Testicular cancer may be staged using a number of systems.

Two commonly used staging systems are the Royal Marsden Hospital (RMH) Staging Classification and the International Germ Cell Consensus Classification system (IGCCC). The SIGN guidelines advise the use of IGCCC. The intricacies of each system would not typically be expected at an undergraduate level. Instead a general understanding of the underlying principles are needed.

RMH staging

Historically this was the most commonly used staging system. A simplified version of the RMH staging is shown.

RMH staging


IGCCC uses prognostic grouping, dividing patients into good prognosis, intermediate prognosis and poor prognosis. Grouping involves primary site, metastasis and tumour markers.

Oncological management

Oncological management is complex and may involve surveillance, radiotherapy and chemotherapy.

The intricacies of oncological management are beyond the scope of this note. For those interested see the further reading section below to gain a greater understanding.

Here we will discuss some of the general principles of management

Stage 1 disease

Stage 1 disease is described as no residual disease following orchidectomy.

  • Seminoma: may be managed with surveillance, adjuvant carboplatin or radiotherapy.
  • NSGCT / mixed seminoma: may be managed with surveillance or adjuvant bleomycin, etoposide and cisplatin (BEP) chemotherapy.

Metastatic disease

Management is highly dependent on exact staging.

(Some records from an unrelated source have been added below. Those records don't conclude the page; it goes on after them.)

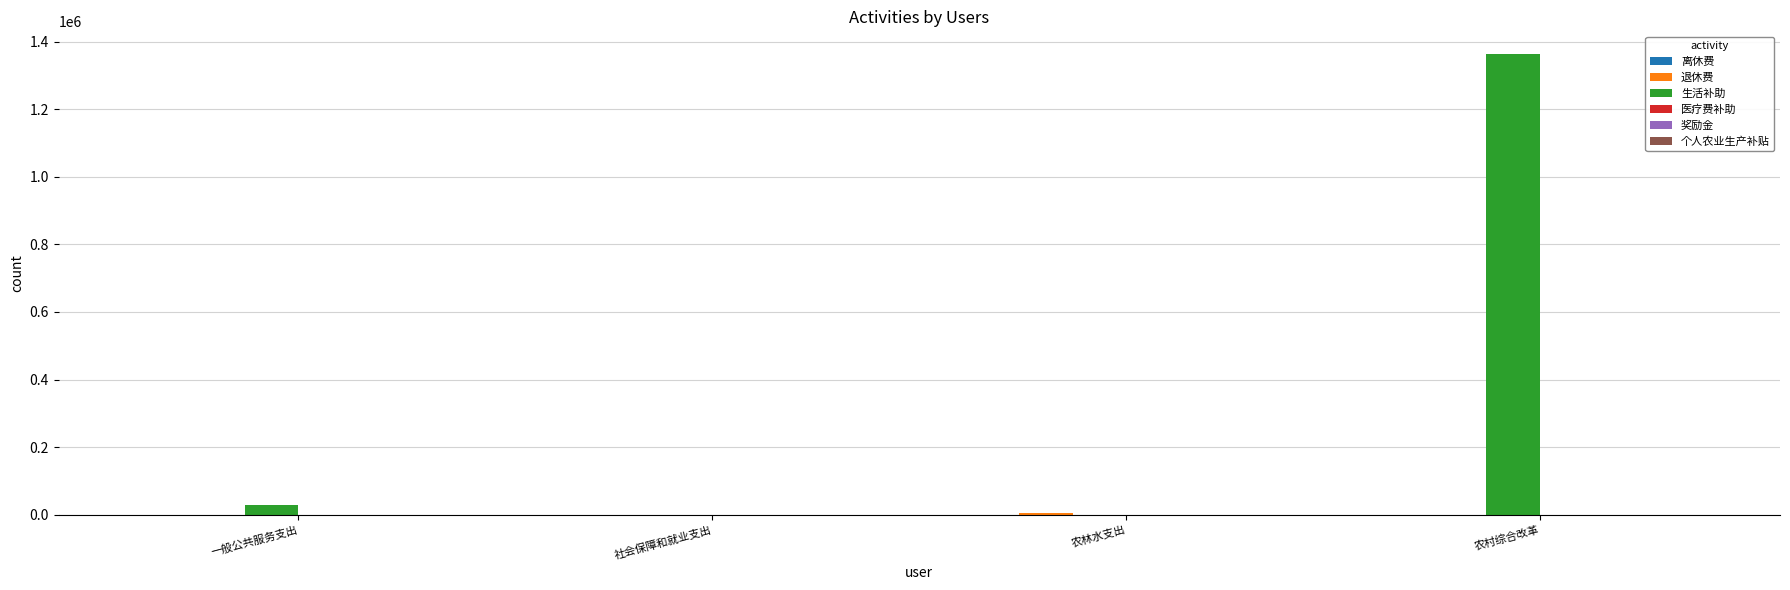

At which category is the sum across all series the highest?

农村综合改革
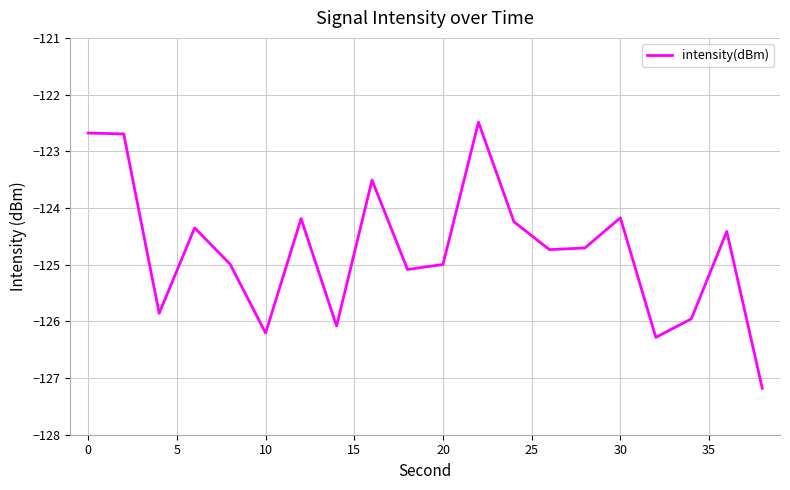

What is the smallest value displayed?

-127.2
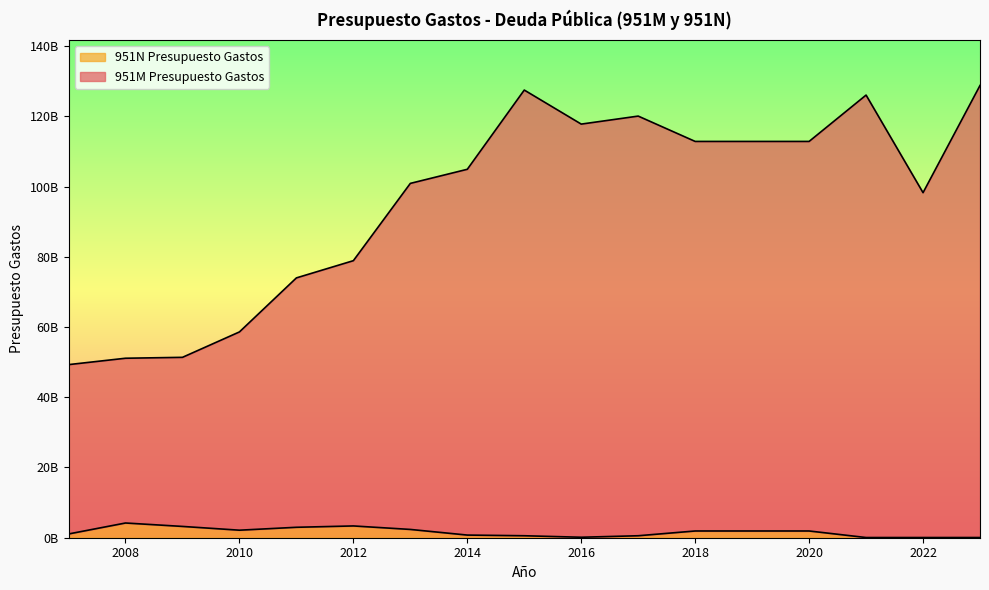

How many distinct data groups are displayed?

2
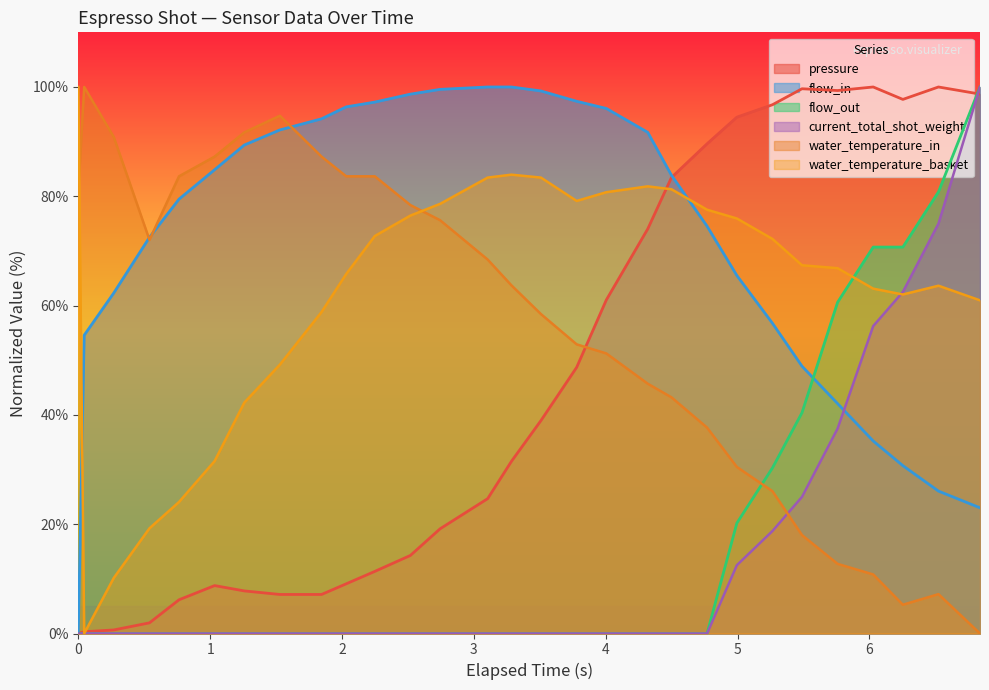

Reading left to right, list all the values displayed in this chart.

pressure: 0.0	0.3	0.6	1.9	6.2	8.8	7.8	7.1	7.1	9.1	11.4	14.3	19.2	24.7	31.5	39.0	48.7	61.0	74.0	83.4	89.6	94.5	96.8	99.7	99.4	100.0	97.7	100.0	98.7
flow_in: 0.0	54.6	62.3	72.5	79.5	84.9	89.4	92.1	94.2	96.4	97.2	98.7	99.6	100.0	100.0	99.3	97.4	96.1	91.7	83.8	74.5	65.5	56.8	48.9	42.1	35.2	30.7	26.1	23.0
flow_out: 0.0	0.0	0.0	0.0	0.0	0.0	0.0	0.0	0.0	0.0	0.0	0.0	0.0	0.0	0.0	0.0	0.0	0.0	0.0	0.0	0.0	20.2	30.3	40.4	60.6	70.7	70.7	80.8	100.0
current_total_shot_weight: 0.0	0.0	0.0	0.0	0.0	0.0	0.0	0.0	0.0	0.0	0.0	0.0	0.0	0.0	0.0	0.0	0.0	0.0	0.0	0.0	0.0	12.5	18.7	25.0	37.5	56.2	62.5	75.0	100.0
water_temperature_in: 80.9	100.0	90.9	72.0	83.7	87.3	91.7	94.7	87.3	83.7	83.7	78.4	75.6	68.4	63.7	58.4	52.9	51.2	45.7	43.2	37.7	30.5	26.0	18.0	12.7	10.8	5.3	7.2	0.0
water_temperature_basket: 100.0	0.0	10.2	19.3	24.1	31.6	42.2	49.2	58.8	65.8	72.7	76.5	78.6	83.4	84.0	83.4	79.1	80.7	81.8	81.3	77.5	75.9	72.2	67.4	66.8	63.1	62.0	63.6	61.0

  • Seminoma: management may involve chemotherapy (e.g. cisplatin), radiotherapy or both.
  • NSGCT: management typically consists of adjuvant bleomycin, etoposide and cisplatin (BEP) chemotherapy.


The overall prognosis is good, though is dependent on tissue type and disease extent.

Figures from Cancer Research UK (last accessed Nov 2021) show overall figures off:

  • 1-year survival: 96.5%
  • 5-year survival: 95.3%

Survival is significantly better for younger men. Almost all men aged 15-49 will survive 5-years or more whilst only two-thirds older than 80 do.